She was the first author of any kind I’d heard describe her work this way. I was curious if she had a formula, which many genre writers I knew did. I mentioned I’d talked to another romance writer who’d told me, to my surprise, that the man is always the most important character in the romance. He had to be a believable object of desire for the reader.
“Sort of,” she said. “That’s part of it. The main thing, though, is how the man feels about the woman. He has to want her. Like, really want her. Like . . .” She glanced around and lowered her voice. “Basically, he can’t get it up for anyone but her.”
“Really? That’s the dream?”
She nodded and smiled. “That’s it. That’s always it.”
I drifted away from her, thinking about women and men and desire. I felt just a little contemptuous of these women who dreamed of men wanting them in this way. It seemed pathetic, but then I remembered my various fantasies of women and success and wealth and how they were always meant to satisfy what felt unmet in my own life. I glanced around at the crowded room, filled with writers and agents and editors. The unpublished writers were hoping to get the agents’ and editors’ attention, and the agents and editors were doing their level best not to make eye contact with anyone they didn’t recognize.
It was like a weird meat market, and I wanted out of there. I finished my wine and headed up to my hotel room. I loved being at writer’s conferences, loved teaching and talking to other writers, but I hated when that old craving got stirred up in me. It doesn’t matter if it’s sex or success, the craving is always for something outside of me, something I don’t just have. I used to think it was romantic–the yearning, the desire, Gatsby standing on his dock reaching for the green light. As a young man I saw myself as a romantic, someone who believed in more than the dry, dull, grinding struggle to survive. That yearning kept me interested, reminded me that life was about something you could not touch but knew just the same.
I was married now, and happily so. I’d had some success as well, and yet the craving would still come over me just the same. I’d grown to distrust it. Where once it kept me interested, now it felt like an addiction. I flipped on the TV but couldn’t find anything to watch. I thought of the class I’d taught that day. I don’t usually teach my students how to write; I just remind them that they can write. It’s easy to forget.
I thought of how much I loved the students, all of whom that afternoon had been women. I loved their writer’s vulnerability, their questions about themselves and their work and their voice and their value that they’d brought to the conference and the class. I loved them for what they feared they didn’t have. It was so beautiful, like someone holding a bright candle and asking, “Is this really burning? Can you see it too?” I got to be the one to say, “Yes, I can see it clear as I see you.”

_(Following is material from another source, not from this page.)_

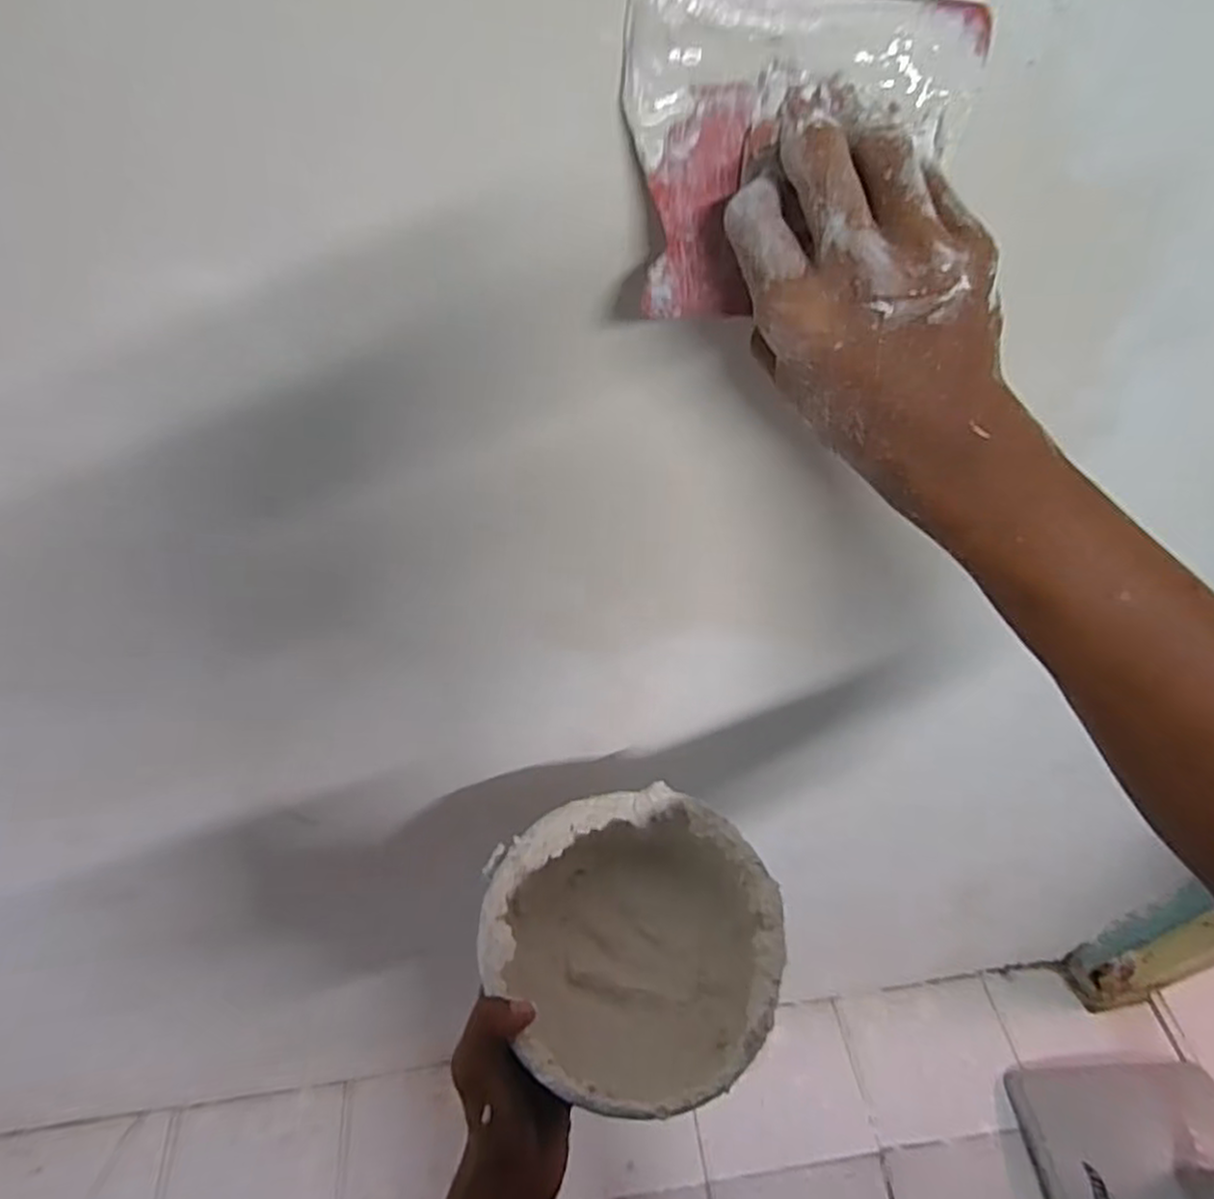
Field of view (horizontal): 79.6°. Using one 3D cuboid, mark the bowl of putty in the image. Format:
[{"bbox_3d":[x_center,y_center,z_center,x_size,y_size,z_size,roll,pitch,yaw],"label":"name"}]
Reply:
[{"bbox_3d":[0.018,0.224,0.473,0.182,0.079,0.178,2,50,-3],"label":"bowl of putty"}]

I turned off the TV and climbed out of bed to switch off the bathroom light. Easier to see that light it in others than in yourself, I knew. When I saw it in others, I felt it in myself, and there was no doubting it at that moment. The value of love, of life, of just being here on the planet was as real as what you could touch. But to know love standing still, alone, in the dark, with no reason for it other than itself, that ended off all the craving and the beginning of all creation.